#### Data shown:

^^^^

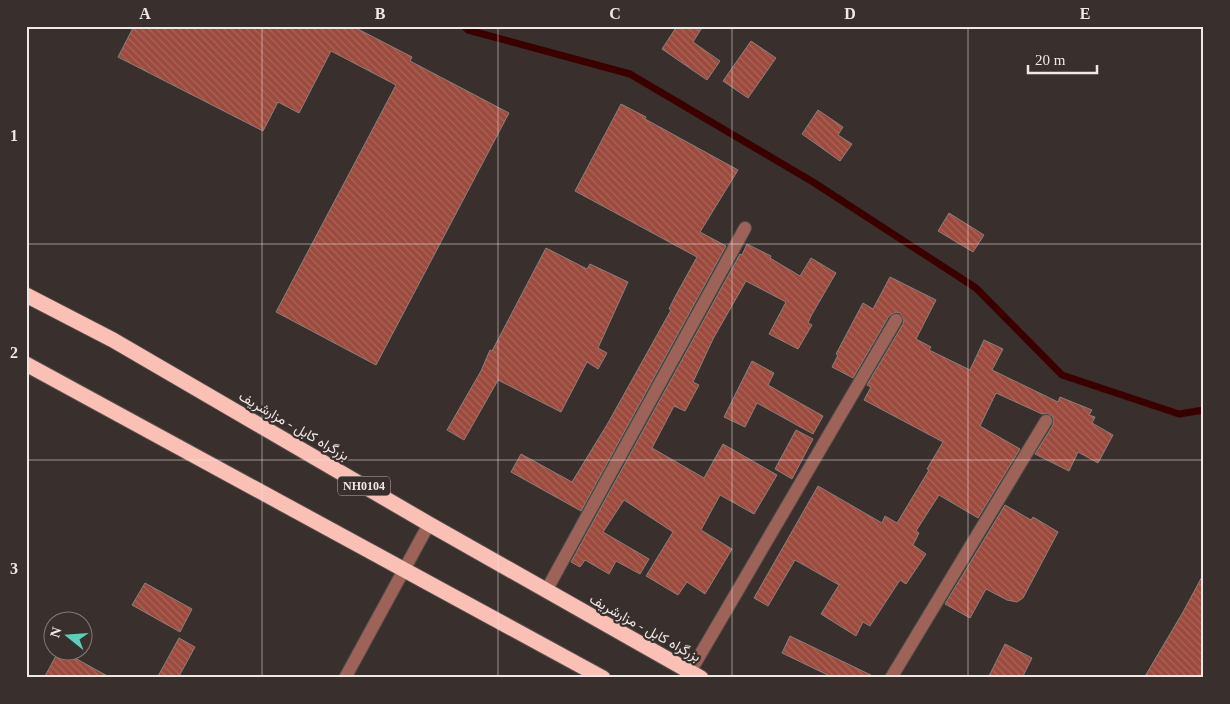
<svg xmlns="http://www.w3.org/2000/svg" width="1230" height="704" font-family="'Times New Roman',Vazirmatn,serif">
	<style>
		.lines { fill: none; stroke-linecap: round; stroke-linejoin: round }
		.stream { stroke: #3a0000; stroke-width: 7 }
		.building { fill: url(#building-back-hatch); stroke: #8b7f7d }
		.minor-casing { stroke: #564d4b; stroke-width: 14 }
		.highway-casing { stroke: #564d4b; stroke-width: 17 }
		.minor { stroke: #9d6359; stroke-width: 12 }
		.highway { stroke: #fac0b6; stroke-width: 15 }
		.grid { fill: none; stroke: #efe8e7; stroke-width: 1; stroke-opacity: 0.55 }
		.labels { text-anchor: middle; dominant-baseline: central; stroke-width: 4.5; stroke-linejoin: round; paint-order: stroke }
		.shield { fill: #392f2d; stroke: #b8b0af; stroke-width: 1 }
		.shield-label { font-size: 12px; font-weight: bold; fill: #efe8e7 }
		.street-label { font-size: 14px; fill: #efe8e7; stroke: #392f2d }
		.neatline { fill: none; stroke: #efe8e7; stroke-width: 2 }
		.grid-label { font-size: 16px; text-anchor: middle; font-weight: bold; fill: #efe8e7 }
	</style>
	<defs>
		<pattern id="building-back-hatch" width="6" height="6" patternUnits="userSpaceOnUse" patternTransform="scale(1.25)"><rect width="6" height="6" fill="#9c4a3d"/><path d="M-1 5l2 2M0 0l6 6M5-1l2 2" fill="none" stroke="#aa6459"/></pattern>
	</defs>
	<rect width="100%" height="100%" fill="#392f2d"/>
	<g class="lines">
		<path class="stream" d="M464,26L468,30L630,74L813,182L976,288L1062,375L1179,414L1204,410"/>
	</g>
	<g class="building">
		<path d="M134,26H352L412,57L410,61L509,113L376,365L276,312L396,85L331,51L299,113L278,102L263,131L118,57Z"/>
		<path d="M677,26H703L693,42L720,61L707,80L662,49Z"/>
		<path d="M751,41L776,58L748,98L723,81Z"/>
		<path d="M621,104L646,117L645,119L738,170L700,232L726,246L581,511L511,472L521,454L572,482L608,423L671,310L669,309L676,295L697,257L575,191Z"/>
		<path d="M818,110L843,127L838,135L852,144L840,161L802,134Z"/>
		<path d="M949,213L984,235L973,252L938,231Z"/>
		<path d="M747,244L771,256L770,258L800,276L811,258L836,273L811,316L808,323L812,325L798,349L769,334L786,302L746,281L713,339L693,382L699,385L685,411L674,406L652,448L704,478L723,444L777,475L754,514L720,495L701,530L732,549L705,594L687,582L678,595L646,576L673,532L624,500L603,532L649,559L640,574L616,561L609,574L585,560L580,567L571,562L740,254L742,255Z"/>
		<path d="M546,248L587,269L590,264L628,282L598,348L607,353L598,369L587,362L561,412L498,380L464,440L447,430L481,371L490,350L492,351Z"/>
		<path d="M890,277L936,300L916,339L931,347L929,350L970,370L984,340L1003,349L992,370L1058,402L1060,397L1092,410L1089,415L1095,417L1092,423L1113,435L1098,463L1078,452L1069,471L1035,454L1053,425V417L1047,413L1042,414L996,393L980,426L1020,449L978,518L939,495L916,531L919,533L913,545L926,554L906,584L900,580L870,626L863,622L856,636L821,614L839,585L795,560L768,606L754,598L818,486L882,523L885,516L897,523L929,470L927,469L943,442L864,400L871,387L867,385L903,324L904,320L900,313L896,312L889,316L853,378L832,367L838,355L836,354L863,303L873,309Z"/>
		<path d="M752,361L774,373L768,385L823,416L813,434L757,403L745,427L724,417Z"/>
		<path d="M796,430L813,439L792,479L775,469Z"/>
		<path d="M1005,505L1031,520L1033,517L1058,532L1023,598L1017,602L1007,600L986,589L970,618L945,604Z"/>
		<path d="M1204,573V678H1144L1183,612Z"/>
		<path d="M145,583L192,609L180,632L132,605Z"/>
		<path d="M790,636L877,678H834L782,653Z"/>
		<path d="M179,638L195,647L178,678H157Z"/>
		<path d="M1005,644L1032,658L1022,678H988Z"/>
		<path d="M58,652H64L111,678H44Z"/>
	</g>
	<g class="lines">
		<g class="minor-casing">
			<g id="minor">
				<path d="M546,591L745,228"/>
				<path d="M690,672L896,320"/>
				<path d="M345,678L429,524"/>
				<path d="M891,678L1046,421"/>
			</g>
		</g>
		<g class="highway-casing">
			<g id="highway">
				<path d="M26,295L113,340L429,524L701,678"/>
				<path d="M26,364L603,678"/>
			</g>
		</g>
		<use href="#minor" class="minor"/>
		<use href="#highway" class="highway"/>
	</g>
	<path class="grid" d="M262,26V678M498,26V678M732,26V678M968,26V678M26,244H1204M26,460H1204"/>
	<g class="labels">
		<rect class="shield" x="338" y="476.5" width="52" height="19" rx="4"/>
		<g class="shield-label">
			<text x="364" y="486">NH0104</text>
		</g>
		<g class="street-label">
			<text transform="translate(294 426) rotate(30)">بزرگراه کابل - مزارشریف</text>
			<text transform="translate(645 628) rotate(29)">بزرگراه کابل - مزارشریف</text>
		</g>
	</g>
	<rect width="1230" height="704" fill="none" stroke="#392f2d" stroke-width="55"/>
	<g transform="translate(68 636) rotate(287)"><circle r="24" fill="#392f2d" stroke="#827977"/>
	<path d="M0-4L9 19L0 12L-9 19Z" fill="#5cceba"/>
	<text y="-8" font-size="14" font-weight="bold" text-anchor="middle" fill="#efe8e7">N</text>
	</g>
	<path d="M1028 65v8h69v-8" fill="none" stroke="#efe8e7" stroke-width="2.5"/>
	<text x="1035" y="65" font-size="15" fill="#efe8e7" stroke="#392f2d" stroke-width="4" paint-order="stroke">20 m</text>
	<rect x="28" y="28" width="1174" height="648" class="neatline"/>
	<g class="grid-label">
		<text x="145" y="19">A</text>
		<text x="380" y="19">B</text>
		<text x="615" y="19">C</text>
		<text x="850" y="19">D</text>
		<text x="1085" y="19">E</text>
		<text x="14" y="141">1</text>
		<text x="14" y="358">2</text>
		<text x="14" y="574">3</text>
	</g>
</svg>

^^^^

#### Exercise brief:
The entries above need to be printed again exactly; please exclude all pictures.

#### Response below:
<svg xmlns="http://www.w3.org/2000/svg" width="1230" height="704" font-family="'Times New Roman',Vazirmatn,serif">
	<style>
		.lines { fill: none; stroke-linecap: round; stroke-linejoin: round }
		.stream { stroke: #3a0000; stroke-width: 7 }
		.building { fill: url(#building-back-hatch); stroke: #8b7f7d }
		.minor-casing { stroke: #564d4b; stroke-width: 14 }
		.highway-casing { stroke: #564d4b; stroke-width: 17 }
		.minor { stroke: #9d6359; stroke-width: 12 }
		.highway { stroke: #fac0b6; stroke-width: 15 }
		.grid { fill: none; stroke: #efe8e7; stroke-width: 1; stroke-opacity: 0.55 }
		.labels { text-anchor: middle; dominant-baseline: central; stroke-width: 4.5; stroke-linejoin: round; paint-order: stroke }
		.shield { fill: #392f2d; stroke: #b8b0af; stroke-width: 1 }
		.shield-label { font-size: 12px; font-weight: bold; fill: #efe8e7 }
		.street-label { font-size: 14px; fill: #efe8e7; stroke: #392f2d }
		.neatline { fill: none; stroke: #efe8e7; stroke-width: 2 }
		.grid-label { font-size: 16px; text-anchor: middle; font-weight: bold; fill: #efe8e7 }
	</style>
	<defs>
		<pattern id="building-back-hatch" width="6" height="6" patternUnits="userSpaceOnUse" patternTransform="scale(1.25)"><rect width="6" height="6" fill="#9c4a3d"/><path d="M-1 5l2 2M0 0l6 6M5-1l2 2" fill="none" stroke="#aa6459"/></pattern>
	</defs>
	<rect width="100%" height="100%" fill="#392f2d"/>
	<g class="lines">
		<path class="stream" d="M464,26L468,30L630,74L813,182L976,288L1062,375L1179,414L1204,410"/>
	</g>
	<g class="building">
		<path d="M134,26H352L412,57L410,61L509,113L376,365L276,312L396,85L331,51L299,113L278,102L263,131L118,57Z"/>
		<path d="M677,26H703L693,42L720,61L707,80L662,49Z"/>
		<path d="M751,41L776,58L748,98L723,81Z"/>
		<path d="M621,104L646,117L645,119L738,170L700,232L726,246L581,511L511,472L521,454L572,482L608,423L671,310L669,309L676,295L697,257L575,191Z"/>
		<path d="M818,110L843,127L838,135L852,144L840,161L802,134Z"/>
		<path d="M949,213L984,235L973,252L938,231Z"/>
		<path d="M747,244L771,256L770,258L800,276L811,258L836,273L811,316L808,323L812,325L798,349L769,334L786,302L746,281L713,339L693,382L699,385L685,411L674,406L652,448L704,478L723,444L777,475L754,514L720,495L701,530L732,549L705,594L687,582L678,595L646,576L673,532L624,500L603,532L649,559L640,574L616,561L609,574L585,560L580,567L571,562L740,254L742,255Z"/>
		<path d="M546,248L587,269L590,264L628,282L598,348L607,353L598,369L587,362L561,412L498,380L464,440L447,430L481,371L490,350L492,351Z"/>
		<path d="M890,277L936,300L916,339L931,347L929,350L970,370L984,340L1003,349L992,370L1058,402L1060,397L1092,410L1089,415L1095,417L1092,423L1113,435L1098,463L1078,452L1069,471L1035,454L1053,425V417L1047,413L1042,414L996,393L980,426L1020,449L978,518L939,495L916,531L919,533L913,545L926,554L906,584L900,580L870,626L863,622L856,636L821,614L839,585L795,560L768,606L754,598L818,486L882,523L885,516L897,523L929,470L927,469L943,442L864,400L871,387L867,385L903,324L904,320L900,313L896,312L889,316L853,378L832,367L838,355L836,354L863,303L873,309Z"/>
		<path d="M752,361L774,373L768,385L823,416L813,434L757,403L745,427L724,417Z"/>
		<path d="M796,430L813,439L792,479L775,469Z"/>
		<path d="M1005,505L1031,520L1033,517L1058,532L1023,598L1017,602L1007,600L986,589L970,618L945,604Z"/>
		<path d="M1204,573V678H1144L1183,612Z"/>
		<path d="M145,583L192,609L180,632L132,605Z"/>
		<path d="M790,636L877,678H834L782,653Z"/>
		<path d="M179,638L195,647L178,678H157Z"/>
		<path d="M1005,644L1032,658L1022,678H988Z"/>
		<path d="M58,652H64L111,678H44Z"/>
	</g>
	<g class="lines">
		<g class="minor-casing">
			<g id="minor">
				<path d="M546,591L745,228"/>
				<path d="M690,672L896,320"/>
				<path d="M345,678L429,524"/>
				<path d="M891,678L1046,421"/>
			</g>
		</g>
		<g class="highway-casing">
			<g id="highway">
				<path d="M26,295L113,340L429,524L701,678"/>
				<path d="M26,364L603,678"/>
			</g>
		</g>
		<use href="#minor" class="minor"/>
		<use href="#highway" class="highway"/>
	</g>
	<path class="grid" d="M262,26V678M498,26V678M732,26V678M968,26V678M26,244H1204M26,460H1204"/>
	<g class="labels">
		<rect class="shield" x="338" y="476.5" width="52" height="19" rx="4"/>
		<g class="shield-label">
			<text x="364" y="486">NH0104</text>
		</g>
		<g class="street-label">
			<text transform="translate(294 426) rotate(30)">بزرگراه کابل - مزارشریف</text>
			<text transform="translate(645 628) rotate(29)">بزرگراه کابل - مزارشریف</text>
		</g>
	</g>
	<rect width="1230" height="704" fill="none" stroke="#392f2d" stroke-width="55"/>
	<g transform="translate(68 636) rotate(287)"><circle r="24" fill="#392f2d" stroke="#827977"/>
	<path d="M0-4L9 19L0 12L-9 19Z" fill="#5cceba"/>
	<text y="-8" font-size="14" font-weight="bold" text-anchor="middle" fill="#efe8e7">N</text>
	</g>
	<path d="M1028 65v8h69v-8" fill="none" stroke="#efe8e7" stroke-width="2.5"/>
	<text x="1035" y="65" font-size="15" fill="#efe8e7" stroke="#392f2d" stroke-width="4" paint-order="stroke">20 m</text>
	<rect x="28" y="28" width="1174" height="648" class="neatline"/>
	<g class="grid-label">
		<text x="145" y="19">A</text>
		<text x="380" y="19">B</text>
		<text x="615" y="19">C</text>
		<text x="850" y="19">D</text>
		<text x="1085" y="19">E</text>
		<text x="14" y="141">1</text>
		<text x="14" y="358">2</text>
		<text x="14" y="574">3</text>
	</g>
</svg>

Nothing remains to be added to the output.